At 12 h, lipopolysaccharide induced an overexpression of corticotropin-releasing hormone (32 ± 5 vs. 18 ± 6, P < 0.01), proopiomelanocortin (21 ± 3 vs. 8 ± 0.9, P < 0.0001), P450 side-chain cleavage (32 ± 4 vs. 23 ± 10, P < 0.05), 21-hydroxylase (17 ± 5 vs. 12 ± 2, P < 0.05), and 11β-hydroxylase (11 ± 4 vs. 6 ± 0.5, P = 0.001), and an elevation of corticosterone (642 ± 165 vs. 98.3 ± 63 ng/ml, P < 0.0001). Etomidate and ketamine reduced P450 side-chain cleavage (19 ± 7 and 19 ± 3 vs. 32 ± 4, P < 0.01), 21-hydroxylase (8 ± 0.8 and 8 ± 1 vs. 17 ± 5, P < 0.001), 11β-hydroxylase (4 ± 0.5 and 7 ± 1 vs. 11 ± 4, P < 0.001 and P < 0.05), and corticosterone (413 ± 189 and 260 ± 161 vs. 642 ± 165 ng/ml, P < 0.05 and P < 0.01). Ketamine also inhibited adrenocorticotropin hormone production (2.5 ± 3.6 vs. 36 ± 15 pg/ml, P < 0.05).

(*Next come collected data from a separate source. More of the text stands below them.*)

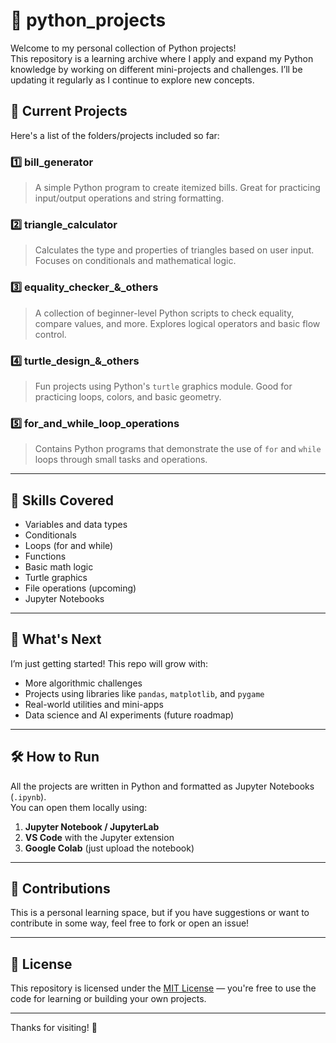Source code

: # 🐍 python_projects

Welcome to my personal collection of Python projects!  
This repository is a learning archive where I apply and expand my Python knowledge by working on different mini-projects and challenges. I’ll be updating it regularly as I continue to explore new concepts.

## 📁 Current Projects

Here's a list of the folders/projects included so far:

### 1️⃣ bill_generator
> A simple Python program to create itemized bills. Great for practicing input/output operations and string formatting.

### 2️⃣ triangle_calculator
> Calculates the type and properties of triangles based on user input. Focuses on conditionals and mathematical logic.

### 3️⃣ equality_checker_&_others
> A collection of beginner-level Python scripts to check equality, compare values, and more. Explores logical operators and basic flow control.

### 4️⃣ turtle_design_&_others
> Fun projects using Python's `turtle` graphics module. Good for practicing loops, colors, and basic geometry.

### 5️⃣ for_and_while_loop_operations
> Contains Python programs that demonstrate the use of `for` and `while` loops through small tasks and operations.

---

## 🧠 Skills Covered

- Variables and data types
- Conditionals
- Loops (for and while)
- Functions
- Basic math logic
- Turtle graphics
- File operations (upcoming)
- Jupyter Notebooks

---

## 🚀 What's Next

I’m just getting started! This repo will grow with:

- More algorithmic challenges
- Projects using libraries like `pandas`, `matplotlib`, and `pygame`
- Real-world utilities and mini-apps
- Data science and AI experiments (future roadmap)

---

## 🛠 How to Run

All the projects are written in Python and formatted as Jupyter Notebooks (`.ipynb`).  
You can open them locally using:

1. **Jupyter Notebook / JupyterLab**  
2. **VS Code** with the Jupyter extension  
3. **Google Colab** (just upload the notebook)

---

## 🤝 Contributions

This is a personal learning space, but if you have suggestions or want to contribute in some way, feel free to fork or open an issue!

---

## 📜 License

This repository is licensed under the [MIT License](LICENSE) — you're free to use the code for learning or building your own projects.

---

Thanks for visiting! 🌱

At 48 h, all four adrenal enzymes were down-regulated by lipopolysaccharide administration with corticosterone levels similar to the control group. Ketamine and etomidate did not modify corticosterone plasma levels.

Conclusions:

Our endotoxemic model induces an initial activation of the hypothalamic–pituitary–adrenal axis, followed by a secondary inhibition of adrenal steroidogenesis processes. Ketamine and etomidate inhibit the enzyme expression and activity of the adrenal gland at the early stage.